Mark in 2010 by the Mekong River on Thailand’s border with Laos and Burma



Mark tells us:


"I've been living for the last 15 years in Colliers Wood, SW London. I work for HM Revenue & Customs, based in Westminster, and for the last four years have been leading customer research projects. I'm also a long-serving member of my trade union's branch committee.


I pass through Farnham regularly on my way to visit my parents who now live in Alresford, Hampshire. I still enjoy birdwatching and make an annual return with my binoculars to Frensham Common. But most of my spare time these days is taken up with those age-old male pursuits, beer and football.


I'm heavily involved in my local branch of the Campaign for Real Ale, help to run a beer festival each February in Battersea, and also write entries for the Good Beer Guide. I've also managed to visit over 7,000 different pubs around the UK (and quite a few abroad).


I follow Sutton United FC (currently in the Blue Square bet South, two levels below the Football League) and get to most of their matches, home and away, as well as occasionally contributing articles to the match day programme. We supporters like to be photographed wearing the team shirt in remote locations, this one of me was taken in 2010 overlooking the Mekong River on Thailand's border with Laos and Burma. As you might tell, it was the rainy season!"


Evening Sickness by Mark BraveryMark’s novel “Evening Sickness” was published as an e-book in September 2015. Mark tells Blunderbuss that he wrote the novel in the 1990s. “After languishing as an unpublished manuscript for sixteen years, “Evening Sickness” finally saw the light of day as an eBook in September 2014.”

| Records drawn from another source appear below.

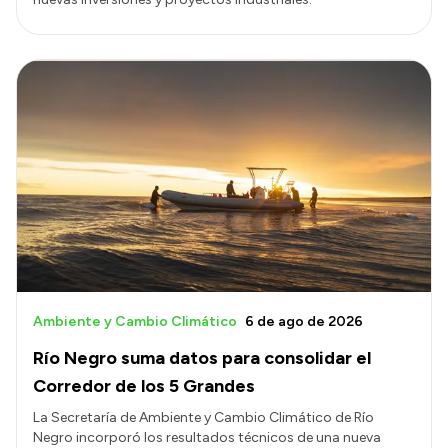
Ambiente y Cambio Climático
6 de ago de 2026
Río Negro suma datos para consolidar el
Corredor de los 5 Grandes
La Secretaría de Ambiente y Cambio Climático de Río
Negro incorporó los resultados técnicos de una nueva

Mark says that if he wrote the novel today it probably wouldn’t be quite as daring.  “It uses the ‘stream of consciousness’ technique to convey the inner thoughts of its main characters, showing that what people say is often very different from what they’re thinking. Those characters are a philandering schoolteacher, a gay Jewish lawyer, a former prostitute and a devout Christian. And, just in case anyone’s worried, Mark says that none of the characters is based on anybody he knew in Farnham.”